ナナとタマの新しい生活(6)

 長谷川は、車を走らせ15分が経ち、自宅の駐車場の前に着き。後ろを振り向くと、ナナはドライブボックスの中で眠っていた。


 長谷川の自宅は、庭付きの2階建ての4LDK、鈴の自宅と似た家に住み、両親と3人で暮らしている。家の外観はちょっとお金持ちといった印象を受ける家。

 長谷川の父親は、都内の病院のちょっと名の知れた外科部長で。母親は、鈴の母親の妹に当たり、専業主婦だが、ちょっと名の知れた絵本作家でもあった。ただ、娘が大学に入るとそれを機に、主婦もこなしながら絵本作家を再開した。

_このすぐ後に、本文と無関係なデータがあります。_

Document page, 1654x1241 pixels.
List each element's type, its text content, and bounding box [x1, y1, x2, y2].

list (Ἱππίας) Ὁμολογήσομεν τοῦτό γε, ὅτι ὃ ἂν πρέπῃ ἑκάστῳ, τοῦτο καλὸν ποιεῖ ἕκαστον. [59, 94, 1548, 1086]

 長谷川は、両親の背中を見て育ったが、一人っ子のせいなのか、あまりにも鈴の存在が大きく。幼い時から姉のような存在、というか姉そのもので、鈴の背なかをずっと追い続けている。この点に関しては、両親は何も言わず、好きなようにさしている。


 長谷川は、2台分のスペースのある車庫に車を入れ。車から降り、後部ドアを開けると、ナナが目をさまし起きていた。

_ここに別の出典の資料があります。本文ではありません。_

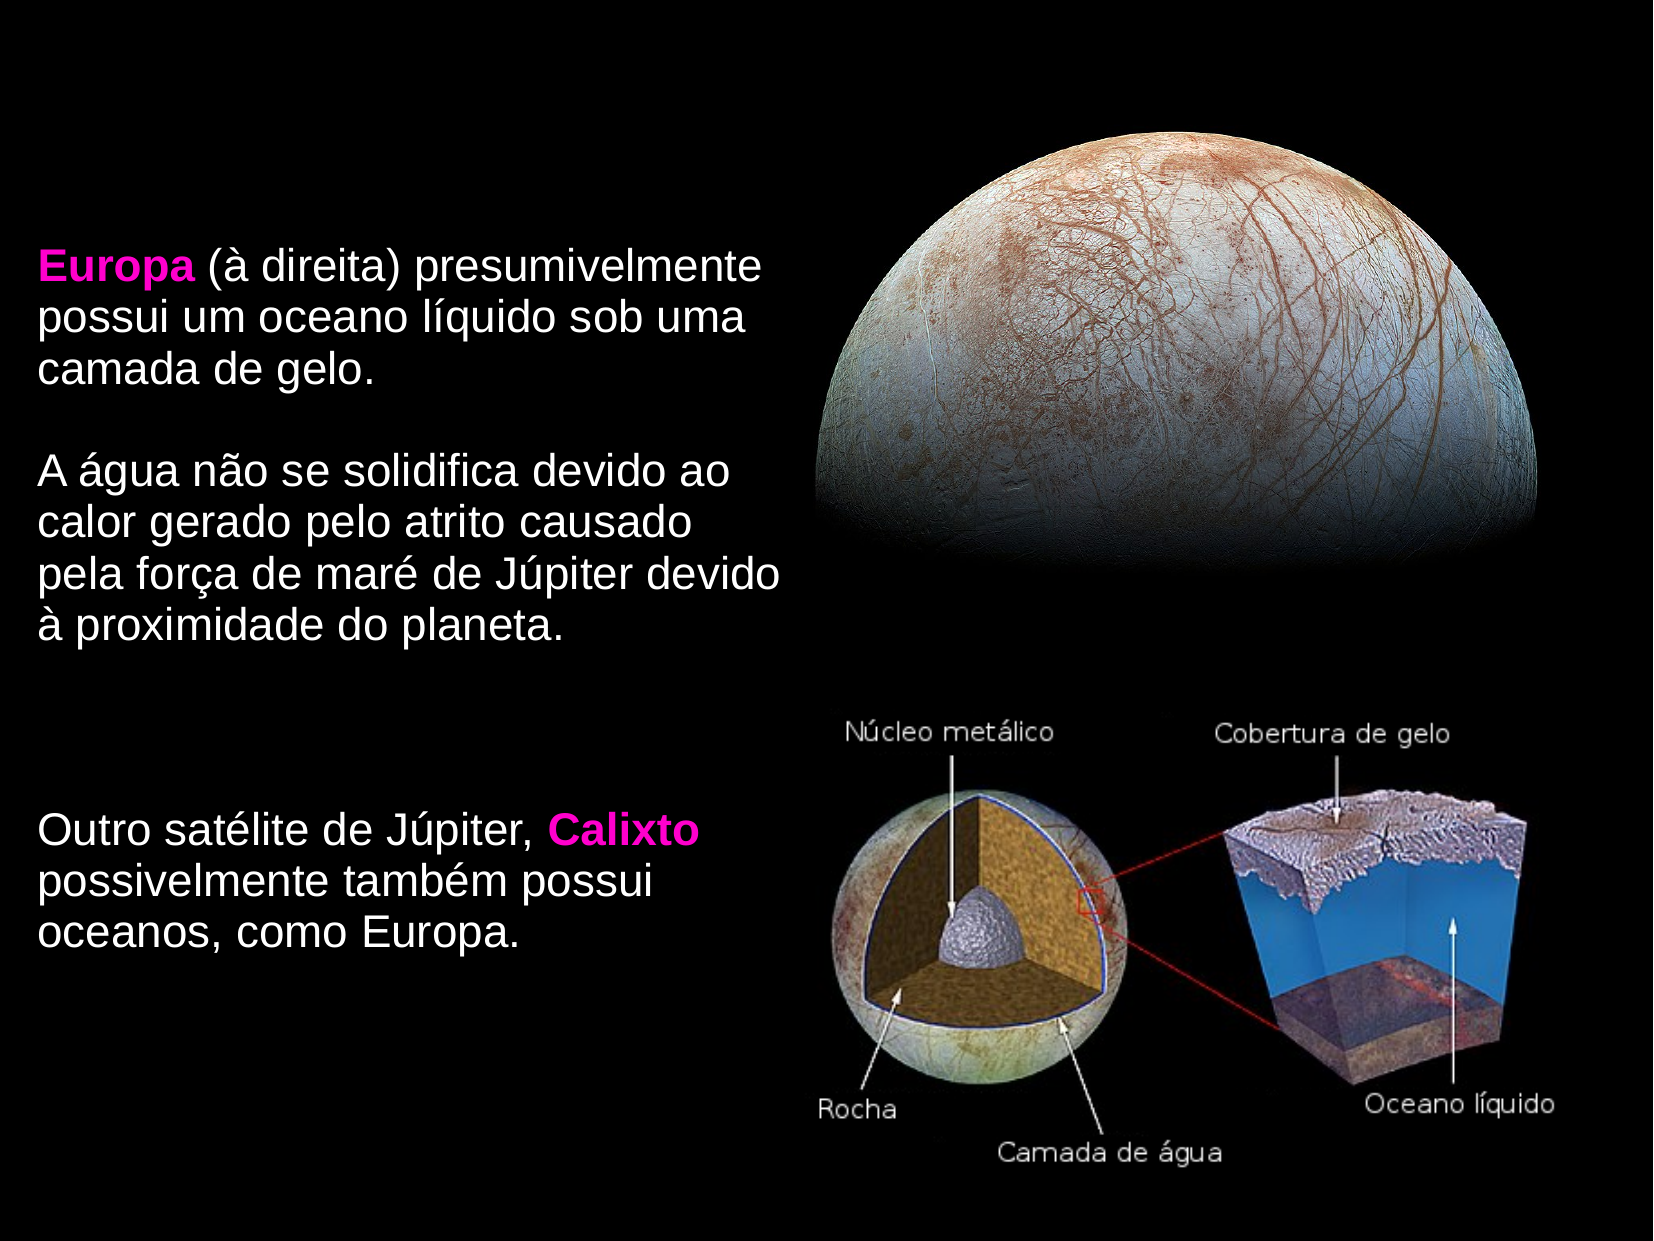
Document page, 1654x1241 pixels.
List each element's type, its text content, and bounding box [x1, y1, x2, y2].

subtitle Europa (à direita) presumivelmente possui um oceano líquido sob uma camada de gelo. A água não se solidifica devido ao calor gerado pelo atrito causado pela força de maré de Júpiter devido à proximidade do planeta. Outro satélite de Júpiter, Calixto possivelmente também possui oceanos, como Europa. [37, 191, 788, 1109]
picture [787, 86, 1565, 662]
picture [791, 689, 1576, 1201]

「まさみお姉ちゃん、このドライブボックスなんかいいね」

「そう、よかった。かわいいでしょう?」

「そうだね……これって、まさみお姉ちゃんが買ったの?」

「そうだよ」

 ナナはキャリーバッグの中に入り。2人はタマと長谷川の母親が待つ、リビングに行くと。タマは、お気に入りの場所、リビングから見えるウッドデッキで日向ぼっこをしている。その奥では、長谷川の母親が庭の花壇に水をやっている。

 長谷川は、キャリーバッグを開けると。ナナは、今日からお世話になる長谷川の母親に挨拶をしに、心地いい風が吹いているウッドデッキに行き。

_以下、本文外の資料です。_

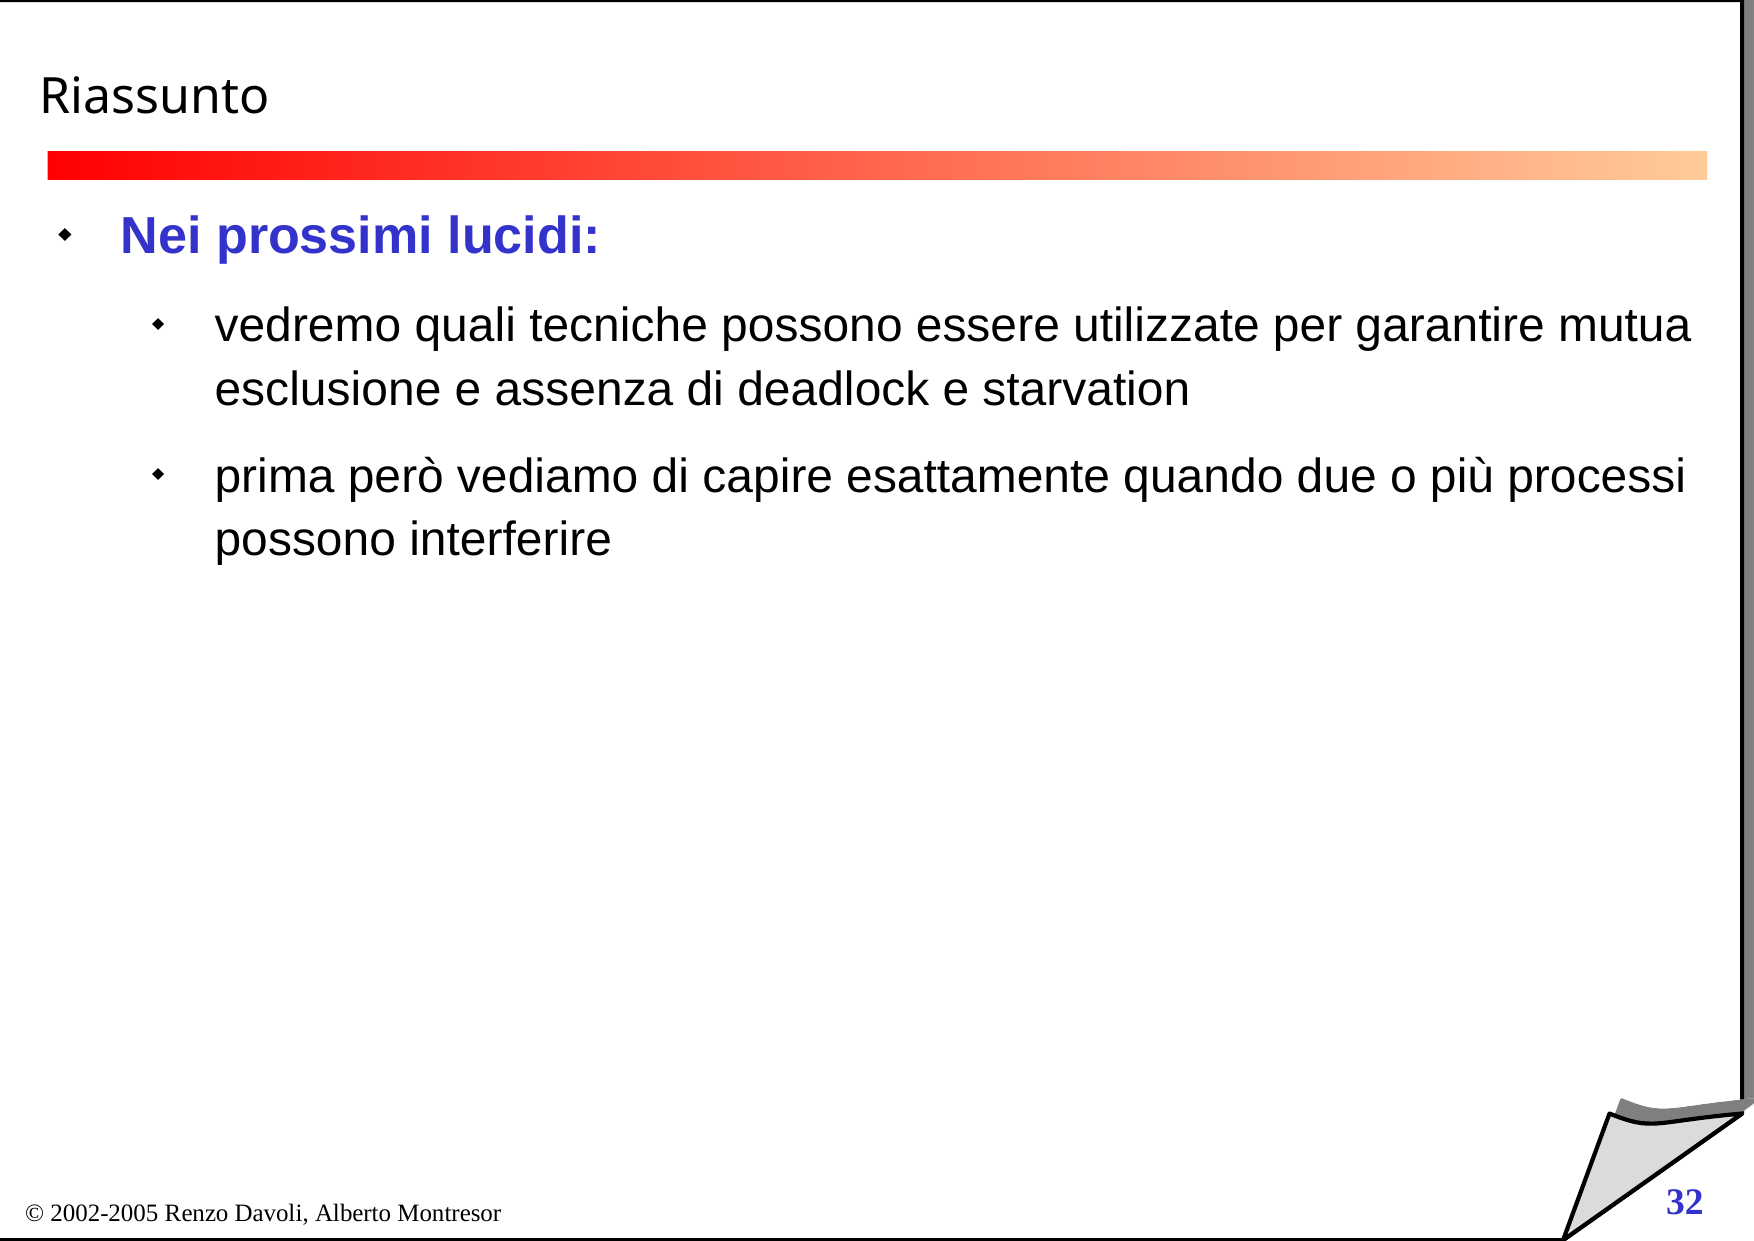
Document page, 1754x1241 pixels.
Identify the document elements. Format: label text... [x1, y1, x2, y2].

「お母さん、ただいま。今日からお世話になります。よろしくお願いします」

 ナナは、深々と頭を下げ。長谷川の母親は、その声に気づき、後ろを振り向き。

「ナナ、お帰り。相変わらず礼儀正しいのね。前にも言ったけど、実家と一緒で、気がねなしでお願いね。それと、ナナの言った条件はなるべく守るし。家族みんなでナナを全力で守るから安心しなさい、それにタマもいるし」

「タマ、今日からよろしくね。ちゃんと私も守ってよ」

「俺は番犬か? 心配するな守ってやる、っていうか、お前の方が俺より強くないか?」

「それ、どういう意味!? か弱い女性に向かって言うこと言葉?」

「か弱い!? そんなことより、あれ、見て見ろよ!?」


 タマの視線の先には、1本の桜の木が満開を迎え咲いていた。ナナは、満開の桜に見とれ、実家の桜よりあまりにもこっちの方の桜の方が綺麗だと、ちょっと羨ましいような悔しいような思いになり。ついタマにあの桜の逸話を話してしまい、ちょっとまずかったかなと思い、後ろを振り向き。その会話を長谷川が聞き。突然、忘れていた長谷川の幼い時の記憶が蘇り。

「ナナ、その話、誰から聞いたの?」

「お姉ちゃん、だけど」

「……なんか怒ってなかった?」

「えっ!? なんで……?」

「あの夫婦桜は、お姉ちゃんのお気に入りだったの。最初は絶対にダメだって言ったんだけど、私が泣いて頼んだから……リンちゃんとの想いでの桜なのに、離れ離れにしちゃって……お姉ちゃん、覚えてたんだ。そうだよね、忘れる訳ないよね。私、すっかり忘れてた……」

「お姉ちゃんは、そんな昔ことをいつまでも気にするタイプじゃないって。それに、まさみお姉ちゃんだから譲ったんじゃないの?」

「……」

「タマもそうだって、言ってるよ」

「本当に!?」


 タマは、うなずき。ナナは、長谷川の方をちょっと見上げ、その表情が少し気になり。どうしても気になるなら、明日にでも、あの時はごめんなさいって言えばいいんじゃないのと言い。今更、別に気にすることないって、とも言っていた。